__TASK PROMPT__: Gather the lines from the material that contain "casing".

====== RAW DATA

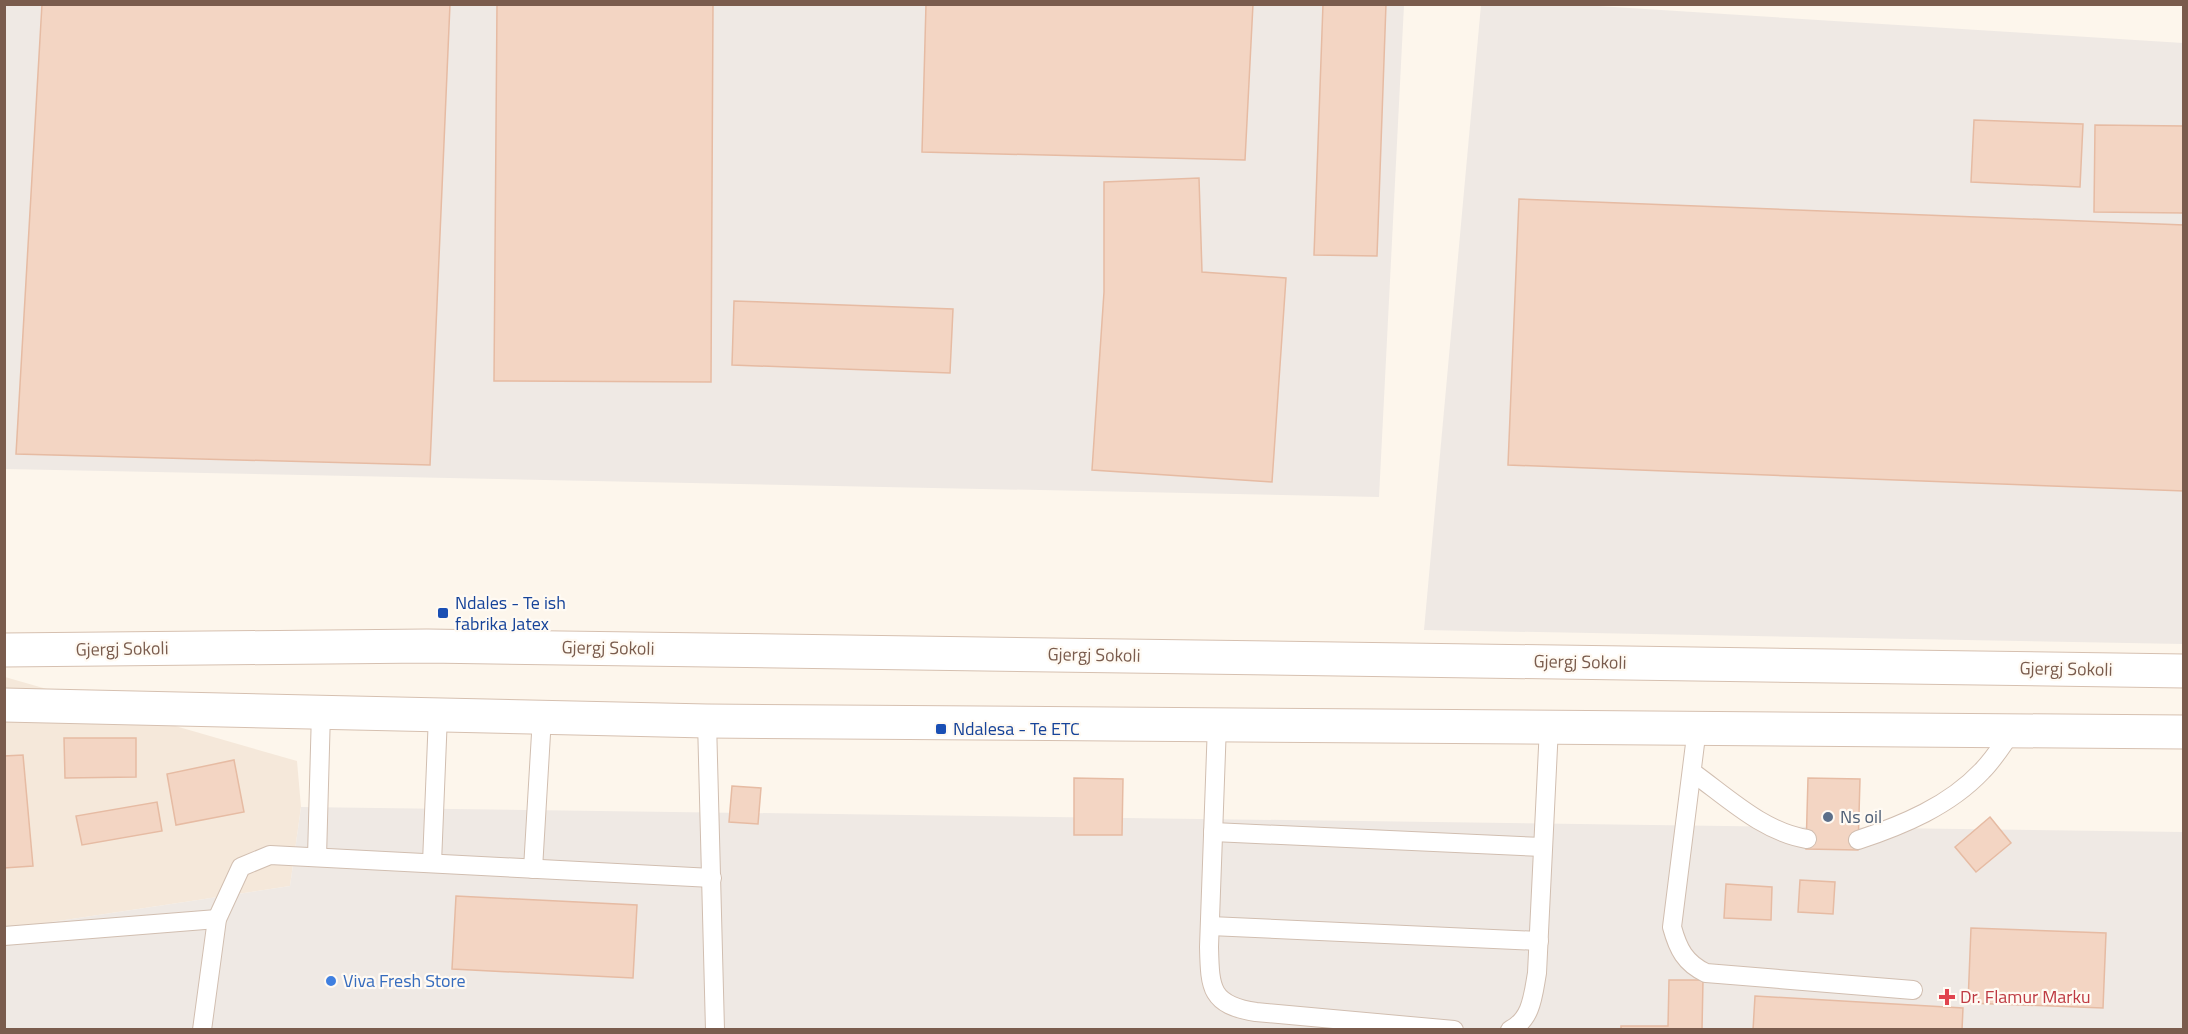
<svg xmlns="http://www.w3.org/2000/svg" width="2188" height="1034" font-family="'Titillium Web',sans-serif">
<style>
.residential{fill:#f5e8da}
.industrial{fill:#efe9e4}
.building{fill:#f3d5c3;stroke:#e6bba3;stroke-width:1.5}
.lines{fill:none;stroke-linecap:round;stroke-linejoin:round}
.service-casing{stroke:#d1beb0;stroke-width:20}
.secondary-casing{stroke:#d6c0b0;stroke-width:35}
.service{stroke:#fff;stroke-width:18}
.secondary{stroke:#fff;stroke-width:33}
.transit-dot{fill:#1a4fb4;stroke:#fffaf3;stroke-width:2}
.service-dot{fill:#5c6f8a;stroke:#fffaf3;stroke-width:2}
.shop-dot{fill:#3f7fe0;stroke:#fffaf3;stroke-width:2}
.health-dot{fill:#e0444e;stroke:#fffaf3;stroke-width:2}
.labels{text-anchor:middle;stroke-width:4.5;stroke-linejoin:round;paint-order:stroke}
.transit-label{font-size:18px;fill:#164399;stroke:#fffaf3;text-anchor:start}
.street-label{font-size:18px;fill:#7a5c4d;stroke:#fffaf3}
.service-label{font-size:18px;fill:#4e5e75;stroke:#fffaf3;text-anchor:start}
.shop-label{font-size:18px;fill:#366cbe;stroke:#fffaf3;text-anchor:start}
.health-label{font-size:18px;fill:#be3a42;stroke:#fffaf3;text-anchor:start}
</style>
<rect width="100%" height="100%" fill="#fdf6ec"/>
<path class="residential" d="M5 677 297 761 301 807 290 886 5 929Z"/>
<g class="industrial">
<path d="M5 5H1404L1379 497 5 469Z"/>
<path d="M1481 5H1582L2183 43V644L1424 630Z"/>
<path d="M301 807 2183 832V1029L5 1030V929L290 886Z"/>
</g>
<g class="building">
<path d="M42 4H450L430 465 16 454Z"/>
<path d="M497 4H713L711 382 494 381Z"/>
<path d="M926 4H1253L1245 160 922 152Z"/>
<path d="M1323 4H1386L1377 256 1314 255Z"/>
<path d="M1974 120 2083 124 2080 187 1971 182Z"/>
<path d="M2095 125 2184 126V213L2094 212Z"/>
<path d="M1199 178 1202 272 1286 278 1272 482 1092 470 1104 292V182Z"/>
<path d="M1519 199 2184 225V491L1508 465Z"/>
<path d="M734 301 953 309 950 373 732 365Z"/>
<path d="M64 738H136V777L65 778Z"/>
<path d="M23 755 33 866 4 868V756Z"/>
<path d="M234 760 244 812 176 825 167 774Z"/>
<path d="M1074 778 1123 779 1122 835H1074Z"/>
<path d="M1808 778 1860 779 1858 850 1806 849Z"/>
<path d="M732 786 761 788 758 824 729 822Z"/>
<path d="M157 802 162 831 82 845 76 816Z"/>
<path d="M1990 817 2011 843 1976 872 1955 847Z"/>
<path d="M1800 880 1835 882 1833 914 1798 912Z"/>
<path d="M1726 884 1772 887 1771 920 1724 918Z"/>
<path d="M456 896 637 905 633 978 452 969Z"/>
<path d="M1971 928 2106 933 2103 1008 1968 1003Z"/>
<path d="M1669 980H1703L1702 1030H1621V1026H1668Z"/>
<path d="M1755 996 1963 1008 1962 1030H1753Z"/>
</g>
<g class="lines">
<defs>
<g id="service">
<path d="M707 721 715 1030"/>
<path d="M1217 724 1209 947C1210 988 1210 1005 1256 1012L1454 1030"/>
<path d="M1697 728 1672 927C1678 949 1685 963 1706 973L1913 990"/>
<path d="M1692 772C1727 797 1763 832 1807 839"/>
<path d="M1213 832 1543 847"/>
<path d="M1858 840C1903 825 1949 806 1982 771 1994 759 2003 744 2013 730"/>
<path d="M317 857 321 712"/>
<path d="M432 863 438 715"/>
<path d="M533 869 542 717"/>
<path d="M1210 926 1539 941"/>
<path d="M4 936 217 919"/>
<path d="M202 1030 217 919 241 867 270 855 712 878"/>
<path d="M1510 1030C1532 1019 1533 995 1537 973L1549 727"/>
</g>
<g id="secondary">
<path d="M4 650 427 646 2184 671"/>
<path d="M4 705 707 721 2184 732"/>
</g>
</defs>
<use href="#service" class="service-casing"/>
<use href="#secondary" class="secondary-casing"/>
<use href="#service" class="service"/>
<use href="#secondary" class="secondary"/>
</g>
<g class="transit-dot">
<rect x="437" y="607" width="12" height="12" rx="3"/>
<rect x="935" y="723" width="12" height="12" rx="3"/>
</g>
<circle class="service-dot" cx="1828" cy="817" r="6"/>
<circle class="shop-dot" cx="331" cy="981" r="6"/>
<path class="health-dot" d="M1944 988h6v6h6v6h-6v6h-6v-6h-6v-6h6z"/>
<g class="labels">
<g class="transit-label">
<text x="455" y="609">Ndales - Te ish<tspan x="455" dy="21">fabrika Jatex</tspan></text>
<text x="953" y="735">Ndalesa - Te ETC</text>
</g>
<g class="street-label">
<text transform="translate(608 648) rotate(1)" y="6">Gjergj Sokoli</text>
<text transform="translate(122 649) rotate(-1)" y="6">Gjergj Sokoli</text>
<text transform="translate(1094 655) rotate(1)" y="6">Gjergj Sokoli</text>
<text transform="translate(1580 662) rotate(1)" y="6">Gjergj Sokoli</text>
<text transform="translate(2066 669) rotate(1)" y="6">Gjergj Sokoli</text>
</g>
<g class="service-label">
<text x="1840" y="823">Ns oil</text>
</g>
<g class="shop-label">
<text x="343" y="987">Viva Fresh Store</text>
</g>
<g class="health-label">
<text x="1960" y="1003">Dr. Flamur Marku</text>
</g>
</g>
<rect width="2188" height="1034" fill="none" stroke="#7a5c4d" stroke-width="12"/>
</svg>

============

__YOUR RESPONSE__:
.service-casing{stroke:#d1beb0;stroke-width:20}
.secondary-casing{stroke:#d6c0b0;stroke-width:35}
<use href="#service" class="service-casing"/>
<use href="#secondary" class="secondary-casing"/>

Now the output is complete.